Public data sets

Revision as of 16:09, 5 June 2012 by Rueden (talk | contribs) (Update URLs)

Do you need image data to try your algorithms on? Do you lack expert ground truth to test your methods? No problem! Here you have a list of available public data sets from the Fiji community and other sources:

30 sections from a serial section Transmission Electron Microscopy (ssTEM) data set of the Drosophila first instar larva ventral nerve cord (VNC). The microcube measures 2 x 2 x 1.5 microns approx., with a resolution of 4x4x50 nm/pixel.
The challenge: use this data set to train machine learning software for the purpose of automatic segmentation of neural structures in ssTEM.
The images are representative of actual images in the real-world: there is a bit of noise; there are image registration errors; there is even a small stitching error in one section. None of these led to any difficulties in the manual labeling of each element in the image stack by an expert human neuroanatomist. A software application that aims at removing or reducing human operation must be able to cope with all these issues.
See other manually segmented serial section TEM data sets.
The dataset consists of tubulin histone GFP coexpressing C. elegans embryos. All image planes were collected at 512x512 resolution in 8-bit grayscale.
4D data set, kindly provided by Dirk Sieger and Francesca Peri, EMBL.
Macrophages in 4D
The challenge: trace the macrophages in 4D, and measure their shape volumes, surfaces, positions and pixel value intensities.
The file is a tif hyperstack that can be loaded directly into the 3D Viewer.
The key idea is to setup the tracking system so that it requires minimal user interaction, and is general. For example, a user clicks on one cell in one time point, and the program should find all other time points of the same cell.

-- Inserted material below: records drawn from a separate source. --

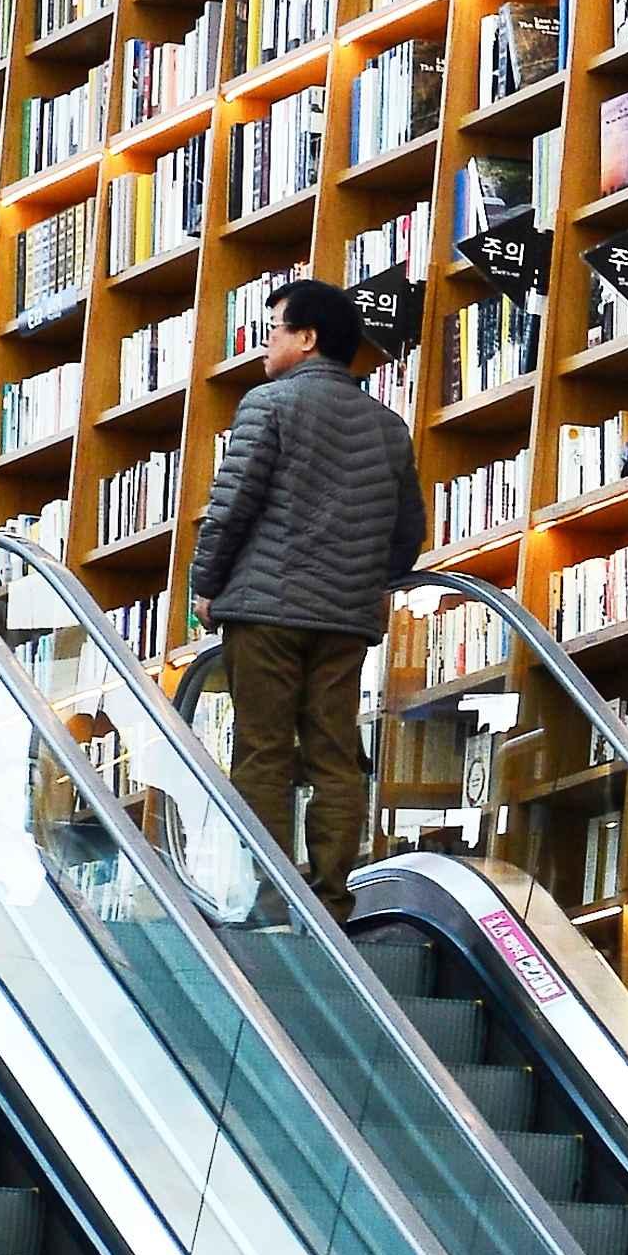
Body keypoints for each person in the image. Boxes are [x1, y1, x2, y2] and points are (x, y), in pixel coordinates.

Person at [184, 273, 422, 898]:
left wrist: (204, 586)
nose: (264, 347)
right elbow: (407, 537)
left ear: (308, 338)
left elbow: (231, 506)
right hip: (345, 619)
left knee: (263, 751)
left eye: (273, 331)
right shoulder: (388, 426)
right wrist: (357, 580)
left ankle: (267, 892)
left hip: (266, 611)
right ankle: (331, 894)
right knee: (336, 753)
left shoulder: (269, 405)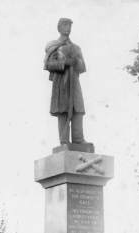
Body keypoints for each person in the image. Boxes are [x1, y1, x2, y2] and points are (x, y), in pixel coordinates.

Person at [44, 18, 92, 146]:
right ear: (59, 28)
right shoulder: (54, 46)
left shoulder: (76, 48)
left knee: (78, 109)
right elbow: (49, 64)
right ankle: (64, 140)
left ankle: (78, 138)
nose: (68, 27)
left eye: (70, 25)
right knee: (64, 110)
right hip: (62, 82)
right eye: (65, 25)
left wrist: (76, 61)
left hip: (74, 82)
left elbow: (82, 68)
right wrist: (64, 63)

Then the program should learn about the statistics of that cell, and offer the means to automatically find all other cells in the volume and track them as well. In summary, a machine learning approach to 4D tracking.
  • The Cell Image Library has many images related to cell biology; the images come with one of 4 licenses: Public Domain, Creative Commons Attribution, Creative Commons Attribution Non-Commercial Share-Alike, and Copyrighted (you need to ask the contributor whether you may use their image explicitly). This website allows you to contribute your own data sets, too!